- Exercise details -
Retype each entry verbatim. Do not include the images.

(Extracted page text data)
--- START ---

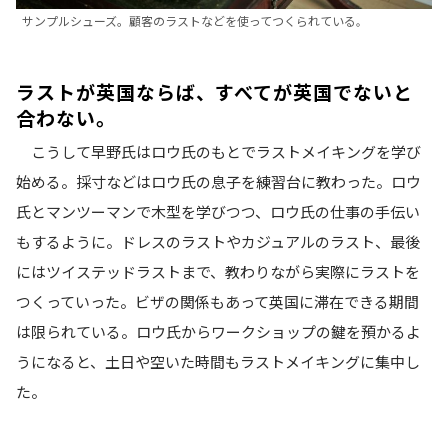
サンプルシューズ。顧客のラストなどを使ってつくられている
。
ラストが英国ならば、すべてが英国でないと
合わない。
こうして早野氏はロウ氏のもとでラストメイキングを学び
始める。採寸などはロウ氏の息子を練習台に教わった。ロウ
氏とマンツーマンで木型を学びつつ、ロウ氏の仕事の手伝い
もするように。ドレスのラストやカジュアルのラスト、最後
にはツイステッドラストまで、教わりながら実際にラストを
つくっていった。ビザの関係もあって英国に滞在できる期間
は限られている。ロウ氏からワークショップの鍵を預かるよ
うになると、土日や空いた時間もラストメイキングに集中し
た。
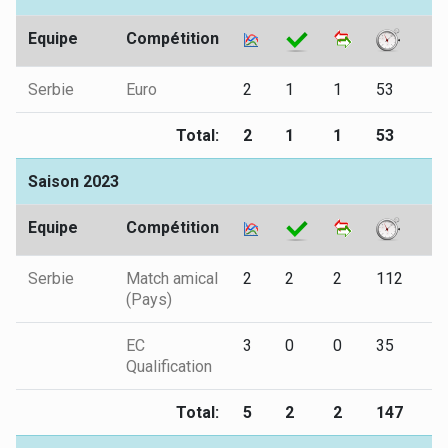
Equipe
Compétition
Serbie
Euro
2
1
1
53
0
Total:
2
1
1
53
0
Saison 2023
Equipe
Compétition
Serbie
Match amical
2
2
2
112
0
(Pays)
EC
3
0
0
35
0
Qualification
Total:
5
2
2
147
0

--- END ---

- Answer space -
サンプルシューズ。顧客のラストなどを使ってつくられている
。
ラストが英国ならば、すべてが英国でないと
合わない。
こうして早野氏はロウ氏のもとでラストメイキングを学び
始める。採寸などはロウ氏の息子を練習台に教わった。ロウ
氏とマンツーマンで木型を学びつつ、ロウ氏の仕事の手伝い
もするように。ドレスのラストやカジュアルのラスト、最後
にはツイステッドラストまで、教わりながら実際にラストを
つくっていった。ビザの関係もあって英国に滞在できる期間
は限られている。ロウ氏からワークショップの鍵を預かるよ
うになると、土日や空いた時間もラストメイキングに集中し
た。
Equipe
Compétition
Serbie
Euro
2
1
1
53
0
Total:
2
1
1
53
0
Saison 2023
Equipe
Compétition
Serbie
Match amical
2
2
2
112
0
(Pays)
EC
3
0
0
35
0
Qualification
Total:
5
2
2
147
0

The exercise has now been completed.